『ひと夏っ恋』⑤/⑯

まもなく竹林を抜け、駄菓子屋が見えてきた。
ちょっとだけ付き合うと言ったって、駄菓子屋はもうこんな時間じゃ店じまいしているし、ましてや華の高校二年生がこんな田舎の小さなお店で駄菓子を買うわけもないか。
ちょっとだけ付き合って、と言ってもこの先は団地しかない。いったい、何に付き合うというのか?あるいは、後日どっか行きたい所があって僕に同伴してほしいとか?例えばお父様にあげる誕生日プレゼントを一緒に選んでほしいとか?

「いいですよ。どこ行きたいんですか?」
「ううん、違うの。ちょっとだけ、一か月だけ付き合ってくれないかな?」
 一か月だけ付き合う?行きたい所がある?けど期間限定?何のことかさっぱりわからない。「一か月の間、どっか行きたい所があるとか、ですか?」
「そうじゃなくて。一か月。八月に入ったら一か月の間、私とお付き合いしてほしい、ってこと。ダメ・・・かな・・・?」

あぁ、もう神様ったら。こんなに甘い果実を目の前に見せつけるように置かれたら、夢から覚められない。もうずっと夢の中から抜け出せなくなっちゃう。ここが天国なの?極楽浄土?ここはどこ?俺って誰?この子は何を言ってるの?なんかもう意味がわからないけど、とにかくなんかもうこれはスイート。
熟れ過ぎた甘過ぎる果実の果肉の海に体が沈んでいく。もがく気もなくなるほど、手足や思考がしびれて動きが止まるくらい気持ち良い刺激的な香り。これはダメだー。鼻の奥に抜けるすっぱい香りが甘さを際立たせるスパイスか。

「お付き合い、って。つまり、彼氏彼女ってこと?」
「うん。私じゃダメかな。」
「そんなことない!酒井さんとお付き合いできるなんてこんなうれしいことない!ぜひお願いします!」と僕は言った。
「良かった。田渕くんがそう言ってくれて。来週から八月だけど、良い?月曜日から。」
「はい、よろしくお願いします!」

甘美な言葉の誘惑に、断る理由は見つからなかった。学年のマドンナと付き合えるなんて、こんなことってあるのか。居残りしてサッカーに励んだおかげか、あるいは偶然を装って校舎の角から飛び出したおかげか。

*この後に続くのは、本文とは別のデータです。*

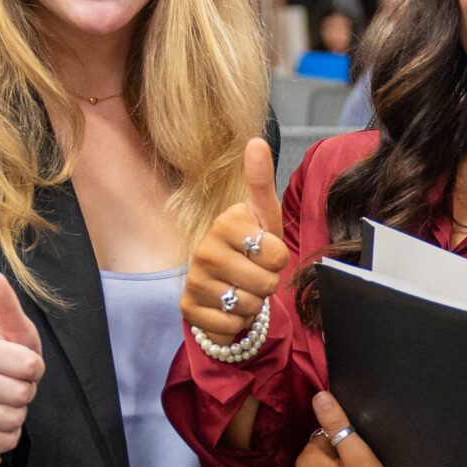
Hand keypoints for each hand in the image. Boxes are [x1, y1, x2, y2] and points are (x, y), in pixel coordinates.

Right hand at [0, 272, 43, 455]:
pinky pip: (4, 441)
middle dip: (26, 394)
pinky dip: (10, 436)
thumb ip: (7, 309)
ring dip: (19, 415)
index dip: (34, 370)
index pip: (31, 366)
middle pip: (23, 395)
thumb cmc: (6, 364)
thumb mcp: (14, 336)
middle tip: (12, 388)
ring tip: (5, 404)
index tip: (20, 367)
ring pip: (14, 419)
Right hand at [182, 137, 288, 340]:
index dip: (278, 258)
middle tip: (254, 273)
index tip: (264, 250)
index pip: (277, 254)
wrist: (221, 280)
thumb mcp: (264, 217)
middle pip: (266, 284)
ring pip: (248, 307)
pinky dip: (235, 323)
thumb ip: (261, 182)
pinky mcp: (188, 308)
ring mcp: (194, 280)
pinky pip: (229, 325)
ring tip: (241, 288)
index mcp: (226, 223)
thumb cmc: (251, 245)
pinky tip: (226, 306)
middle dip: (267, 284)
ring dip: (252, 304)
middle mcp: (204, 250)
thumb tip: (256, 141)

何はともあれ、部室にケータイを忘れて、みんなと遅れて帰ることになったおかげで、今日から新たな景色を見ることができた。廃れた田舎の駄菓子屋の角も、今日からは想い出の場所として光り輝いて見える。ネオンでもイルミネーションでも、なんでもこの駄菓子屋さんに飾ってあげちゃう。僕にとって夢の曲がり角。ワンダーコーナーがここにある。そしてこの曲がり角から僕の、僕とユキナさんの恋愛が始まる。

ありがとう愛しき悪友たち、愛すべきサッカー部の仲間よ。僕は君たちの遥か上空へ飛び立った。君たちの手の届かない境地へ。成層圏の下で見守っていてくれ。このフライトは誰にも邪魔させないぜ。ユキナさんの笑顔の為なら、どんな嵐も乗り越えてみせる。

「ありがとう。田渕くんとこんなに親しくなれて良かった。これから宜しくお願いします。じゃあ、私こっちまっすぐだから。ここで。また来週。良い週末を。」
「はい、良い週末を。またね。」この土日を挟んだ三日後から、僕の新しい毎日が始まる。